Research topics
Introduction
Our research leverages the power of chemical synthesis to develop new tools for studying and modulating the immune system. This includes synthesizing novel drugs, nanotherapeutics, and imaging tracers, and studying their behavior and effects in vivo. Our work mainly focuses on the role of the innate immune system in organ transplantation, cancer, and cardiovascular disease. Besides preliminary studies in mouse models, we also initiate the clinical translation of our technologies by experiments in rabbits, pigs, and non-human primates.
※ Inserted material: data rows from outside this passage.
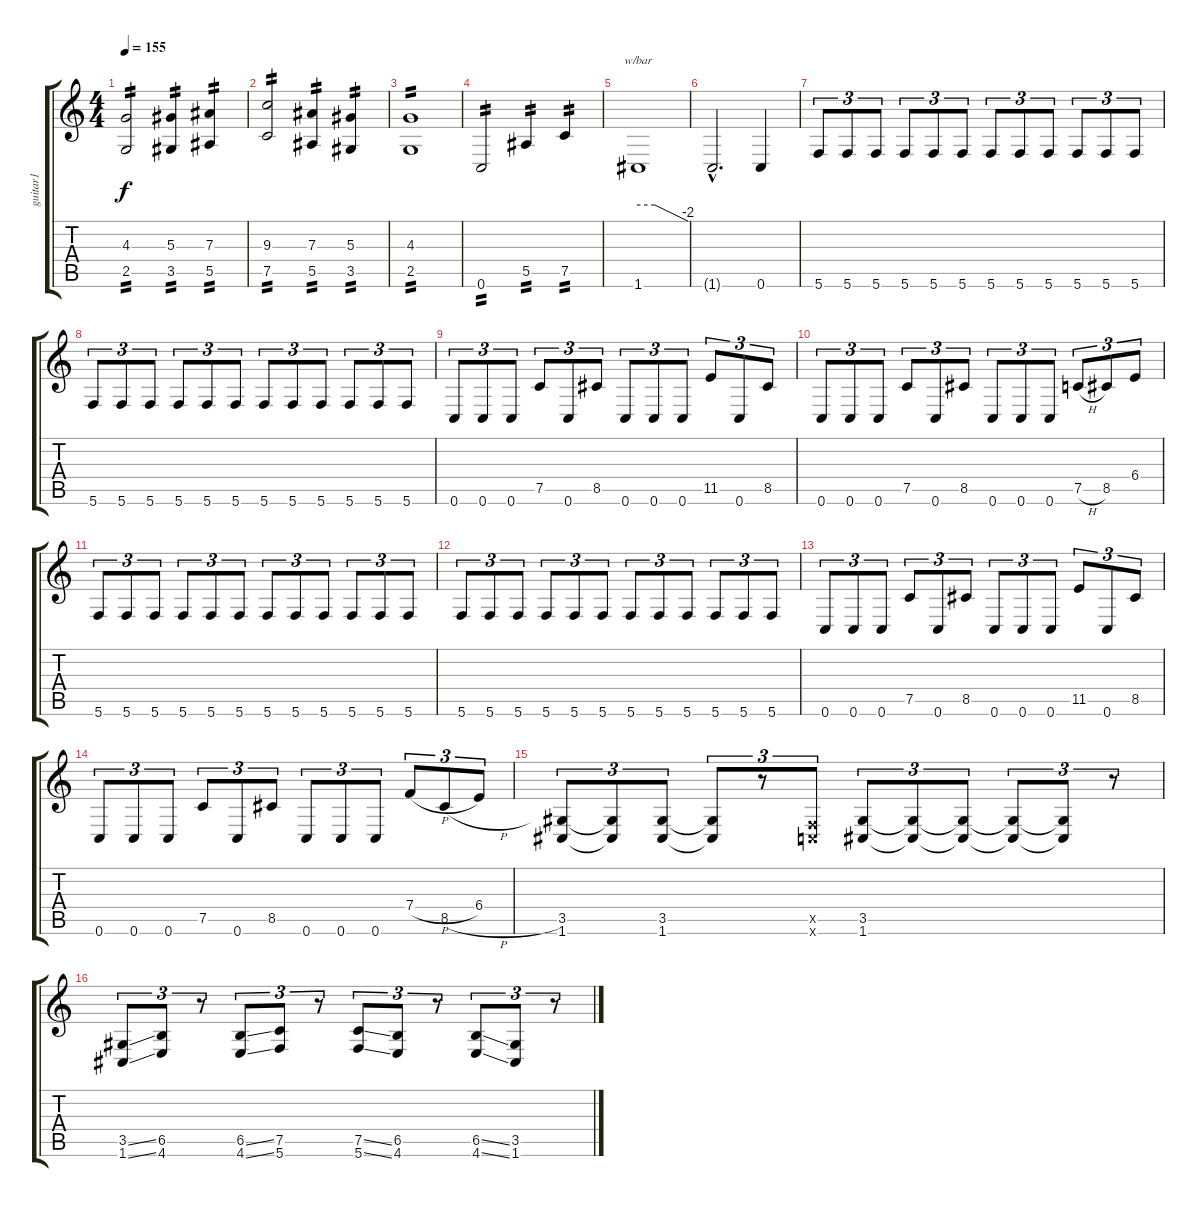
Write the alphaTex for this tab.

\track ("guitar1" "guitar1") {instrument distortionguitar}
\staff {score tabs}
\tuning (C4 G3 Eb3 Bb2 F2 C2) {hide}
\ts (4 4)
\tempo 155
\clef g2
\ks c
(4.3 2.5).2{tp 2 dy f} (5.3 3.5).4{tp 2} (7.3 5.5).4{tp 2} |
(9.3 7.5).2{tp 2} (7.3 5.5).4{tp 2} (5.3 3.5).4{tp 2} |
(4.3 2.5).1{tp 2} |
0.6.2{tp 2} 5.5.4{tp 2} 7.5.4{tp 2} |
1.6.1{tbe (custom default 0 0 20 0 60 -8)} |
1.6{hac t}.2{d} 0.6.4 |
5.6.8{tu (3 2) volume 12} 5.6.8{tu (3 2)} 5.6.8{tu (3 2)} 5.6.8{tu (3 2)} 5.6.8{tu (3 2)} 5.6.8{tu (3 2)} 5.6.8{tu (3 2)} 5.6.8{tu (3 2)} 5.6.8{tu (3 2)} 5.6.8{tu (3 2)} 5.6.8{tu (3 2)} 5.6.8{tu (3 2)} |
5.6.8{tu (3 2)} 5.6.8{tu (3 2)} 5.6.8{tu (3 2)} 5.6.8{tu (3 2)} 5.6.8{tu (3 2)} 5.6.8{tu (3 2)} 5.6.8{tu (3 2)} 5.6.8{tu (3 2)} 5.6.8{tu (3 2)} 5.6.8{tu (3 2)} 5.6.8{tu (3 2)} 5.6.8{tu (3 2)} |
0.6.8{tu (3 2)} 0.6.8{tu (3 2)} 0.6.8{tu (3 2)} 7.5.8{tu (3 2)} 0.6.8{tu (3 2)} 8.5.8{tu (3 2)} 0.6.8{tu (3 2)} 0.6.8{tu (3 2)} 0.6.8{tu (3 2)} 11.5.8{tu (3 2)} 0.6.8{tu (3 2)} 8.5.8{tu (3 2)} |
0.6.8{tu (3 2)} 0.6.8{tu (3 2)} 0.6.8{tu (3 2)} 7.5.8{tu (3 2)} 0.6.8{tu (3 2)} 8.5.8{tu (3 2)} 0.6.8{tu (3 2)} 0.6.8{tu (3 2)} 0.6.8{tu (3 2)} 7.5{h}.8{tu (3 2)} 8.5.8{tu (3 2)} 6.4.8{tu (3 2)} |
5.6.8{tu (3 2)} 5.6.8{tu (3 2)} 5.6.8{tu (3 2)} 5.6.8{tu (3 2)} 5.6.8{tu (3 2)} 5.6.8{tu (3 2)} 5.6.8{tu (3 2)} 5.6.8{tu (3 2)} 5.6.8{tu (3 2)} 5.6.8{tu (3 2)} 5.6.8{tu (3 2)} 5.6.8{tu (3 2)} |
5.6.8{tu (3 2)} 5.6.8{tu (3 2)} 5.6.8{tu (3 2)} 5.6.8{tu (3 2)} 5.6.8{tu (3 2)} 5.6.8{tu (3 2)} 5.6.8{tu (3 2)} 5.6.8{tu (3 2)} 5.6.8{tu (3 2)} 5.6.8{tu (3 2)} 5.6.8{tu (3 2)} 5.6.8{tu (3 2)} |
0.6.8{tu (3 2)} 0.6.8{tu (3 2)} 0.6.8{tu (3 2)} 7.5.8{tu (3 2)} 0.6.8{tu (3 2)} 8.5.8{tu (3 2)} 0.6.8{tu (3 2)} 0.6.8{tu (3 2)} 0.6.8{tu (3 2)} 11.5.8{tu (3 2)} 0.6.8{tu (3 2)} 8.5.8{tu (3 2)} |
0.6.8{tu (3 2)} 0.6.8{tu (3 2)} 0.6.8{tu (3 2)} 7.5.8{tu (3 2)} 0.6.8{tu (3 2)} 8.5.8{tu (3 2)} 0.6.8{tu (3 2)} 0.6.8{tu (3 2)} 0.6.8{tu (3 2)} 7.4{h}.8{tu (3 2)} 8.5{h}.8{tu (3 2)} 6.4.8{tu (3 2)} |
(3.5 1.6).8{tu (3 2)} (3.5{t} 1.6{t}).8{tu (3 2)} (3.5 1.6).8{tu (3 2)} (3.5{t} 1.6{t}).8{tu (3 2)} r.8{tu (3 2)} (0.5{x} 0.6{x}).8{tu (3 2)} (3.5 1.6).8{tu (3 2)} (3.5{t} 1.6{t}).8{tu (3 2)} (3.5{t} 1.6{t}).8{tu (3 2)} (3.5{t} 1.6{t}).8{tu (3 2)} (3.5{t} 1.6{t}).8{tu (3 2)} r.8{tu (3 2)} |
(3.5{ss} 1.6{ss}).8{tu (3 2)} (6.5 4.6).8{tu (3 2)} r.8{tu (3 2)} (6.5{ss} 4.6{ss}).8{tu (3 2)} (7.5 5.6).8{tu (3 2)} r.8{tu (3 2)} (7.5{ss} 5.6{ss}).8{tu (3 2)} (6.5 4.6).8{tu (3 2)} r.8{tu (3 2)} (6.5{ss} 4.6{ss}).8{tu (3 2)} (3.5 1.6).8{tu (3 2)} r.8{tu (3 2)}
Developing novel PET probes
Biomedical imaging facilitates non-invasively studying (bio)materials’ in vivo. The high sensitivity and quantitative nature of PET imaging make it an especially effective approach. We routinely radiolabel nanotherapeutics and biomolecules to evaluate their pharmacokinetics and biodistribution. We also study the immunological effects of diseases and therapeutic interventions using innovative immuno-PET probes. For instance, we developed nanobody-based imaging protocols for longitudinally tracking distinct immune cell subsets in murine transplant models. Lastly, to gain molecular-level insights, we leverage synthetic chemistry to develop small molecule radiotracers for monitoring metabolic and epigenetic processes. Our imaging studies are performed using the state-of-the-art facilities of Mount Sinai’s BioMedical Engineering and Imaging Institute (PET/CT and PET/MRI) and in both small and large animal models.
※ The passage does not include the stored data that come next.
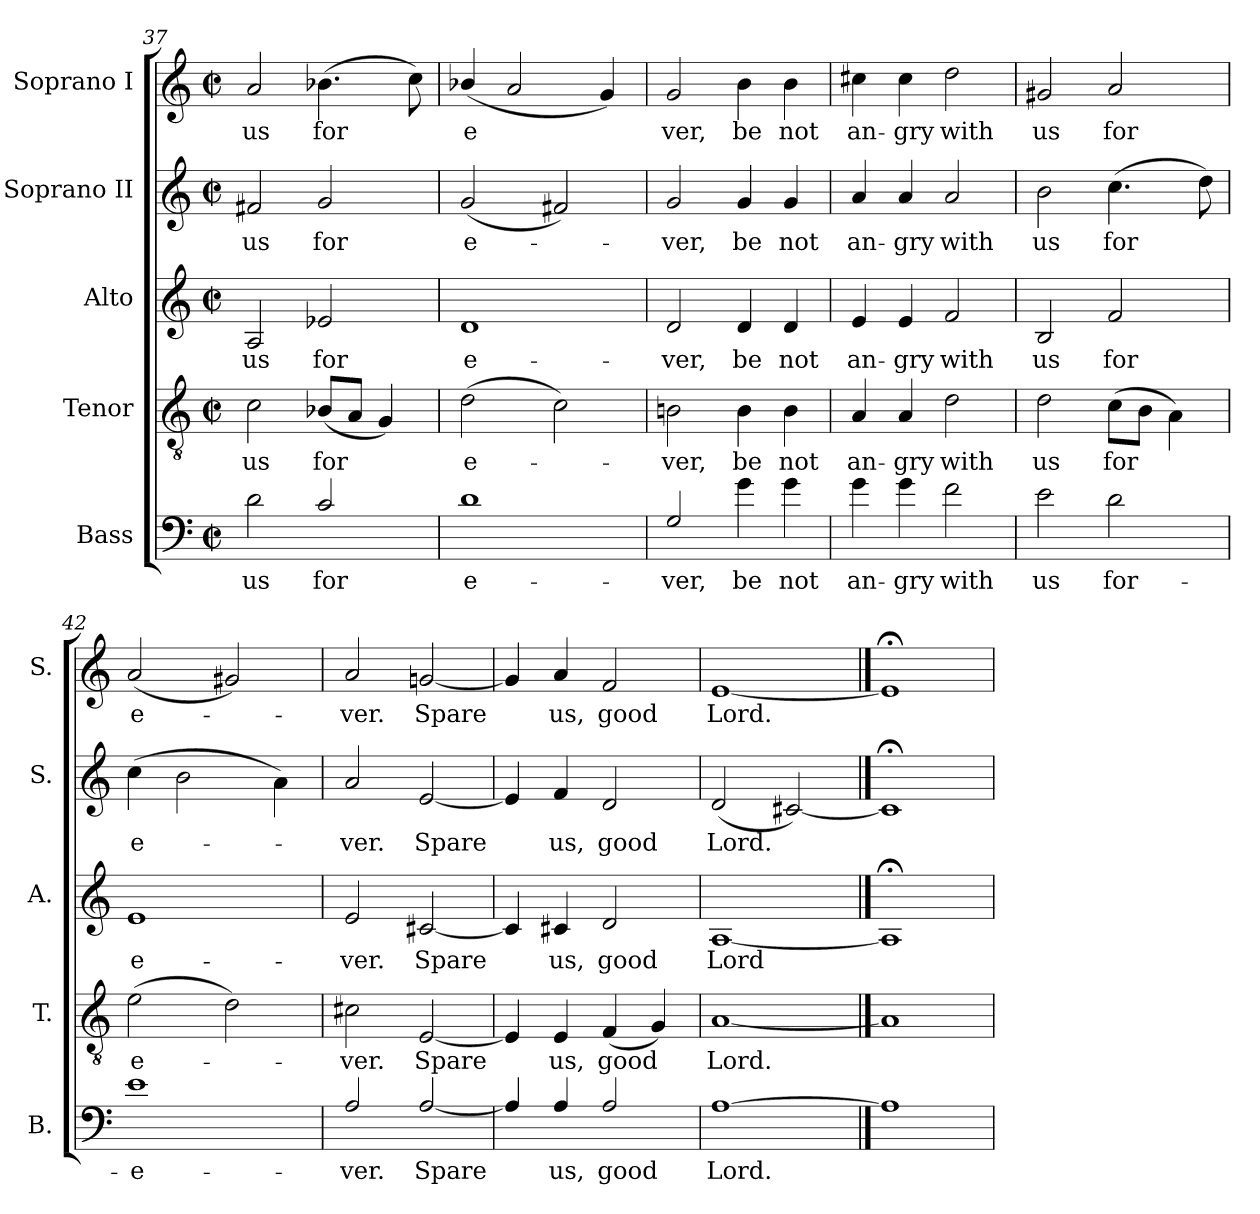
**kern	**text	**kern	**text	**kern	**text	**kern	**text	**kern	**text
*part5	*part5	*part4	*part4	*part3	*part3	*part2	*part2	*part1	*part1
*staff5	*staff5	*staff4	*staff4	*staff3	*staff3	*staff2	*staff2	*staff1	*staff1
*I"Bass	*	*I"Tenor	*	*I"Alto	*	*I"Soprano II	*	*I"Soprano I	*
*I'B.	*	*I'T.	*	*I'A.	*	*I'S.	*	*I'S.	*
!!LO:LB:g=z
*clefF4	*	*clefGv2	*	*clefG2	*	*clefG2	*	*clefG2	*
*ITrd7c12	*	*	*	*	*	*	*	*	*
*k[]	*	*k[]	*	*k[]	*	*k[]	*	*k[]	*
*C:	*	*C:	*	*C:	*	*C:	*	*C:	*
*M2/2	*	*M2/2	*	*M2/2	*	*M2/2	*	*M2/2	*
*met(c|)	*	*met(c|)	*	*met(c|)	*	*met(c|)	*	*met(c|)	*
=37	=37	=37	=37	=37	=37	=37	=37	=37	=37
2D\	us	2c\	us	2A/	us	2f#X/	us	2a/	us
2C/	for	(8B-X/L	for	2e-X/	for	2g/	for	(4.b-X\	for
.	.	8A/J	.	.	.	.	.	.	.
.	.	4G/)	.	.	.	.	.	.	.
.	.	.	.	.	.	.	.	8cc\)	.
=38	=38	=38	=38	=38	=38	=38	=38	=38	=38
1D	e-	(2d\	e-	1d	e-	(2g/	e-	(4b-X/	e
.	.	.	.	.	.	.	.	2a/	.
.	.	2c\)	.	.	.	2f#X/)	.	.	.
.	.	.	.	.	.	.	.	4g/)	.
=39	=39	=39	=39	=39	=39	=39	=39	=39	=39
2GG/	-ver,	2Bni\	-ver,	2d/	-ver,	2g/	ver,	2g/	-ver,
4G\	be	4B\	be	4d/	be	4g/	be	4b\	be
4G\	not	4B\	not	4d/	not	4g/	not	4b\	not
=40	=40	=40	=40	=40	=40	=40	=40	=40	=40
4G\	an-	4A/	an-	4e/	an-	4a/	an-	4cc#X\	an-
4G\	-gry	4A/	-gry	4e/	-gry	4a/	-gry	4cc#\	-gry
2F\	with	2d\	with	2f/	with	2a/	with	2dd\	with
=41	=41	=41	=41	=41	=41	=41	=41	=41	=41
2E\	us	2d\	us	2B/	us	2b\	us	2g#X/	us
2D\	for-	(8c\L	for	2f/	for	(4.cc\	for	2a/	for
.	.	8B\J	.	.	.	.	.	.	.
.	.	4A\)	.	.	.	.	.	.	.
.	.	.	.	.	.	8dd\)	.	.	.
=42	=42	=42	=42	=42	=42	=42	=42	=42	=42
1E	-e-	(2e\	e-	1e	e-	(4cc\	-e-	(2a/	e-
.	.	.	.	.	.	2b\	.	.	.
.	.	2d\)	.	.	.	.	.	2g#X/)	.
.	.	.	.	.	.	4a\)	.	.	.
=43	=43	=43	=43	=43	=43	=43	=43	=43	=43
2AA/	-ver.	2c#X\	-ver.	2e/	-ver.	2a/	ver.	2a/	-ver.
[2AA/	Spare	[2E/	Spare	[2c#X/	Spare	[2e/	Spare	[2gni/	Spare
=44	=44	=44	=44	=44	=44	=44	=44	=44	=44
4AA/]	.	4E/]	.	4c#/]	.	4e/]	.	4g/]	.
4AA/	us,	4E/	us,	4c#X/	us,	4f/	us,	4a/	us,
2AA/	good	(4F/	good	2d/	good	2d/	good	2f/	good
.	.	4G/)	.	.	.	.	.	.	.
!!LO:PB:g=z
=45	=45	=45	=45	=45	=45	=45	=45	=45	=45
[1AA	Lord.	[1A	Lord.	[1A	Lord	(2d/	Lord.	[1e	Lord.
.	.	.	.	.	.	[2c#X)	.	.	.
==46	==46	==46	==46	==46	==46	==46	==46	==46	==46
1AA]	.	1A]	.	1A;<]	.	1c#;<]	.	1e;<]	.
=	=	=	=	=	=	=	=	=	=
*-	*-	*-	*-	*-	*-	*-	*-	*-	*-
Studying and modulating trained immunity
Immunological memory has long been regarded as an exclusive hallmark of the adaptive immune system. However, this dogma has been challenged by a growing body of literature, demonstrating a de facto immune memory of the innate immune system. This innate immune memory, termed ‘trained immunity’ is regulated by epigenetic and metabolic changes in myeloid cells and their progenitors in the bone marrow. These modifications endow innate immune cells with the ability to ‘remember’ previous stimuli (e.g., an encounter with a pathogen or DAMP) and hyperrespond to subsequent stimuli, both related and unrelated. Judiciously regulating trained immunity in vivo holds great potential in treating conditions characterized by a dysregulated immune system, including cancer, infectious diseases, and organ transplant rejection. However, this strategy requires delivering trained immunity-regulating drugs to myeloid (progenitor) cells in the bone marrow. To achieve this, we have developed lipoprotein-based nanocarriers, termed ‘nanobiologics’. Nanobiologics have a high myeloid cell-avidity and can be loaded with diverse small molecule drugs using a prodrug strategy developed by us. We have extensively used nanobiologics to study and treat a wide range of diseases in mouse models and larger animals. We also actively work on improving the targeting of RNA-loaded lipid nanoparticles.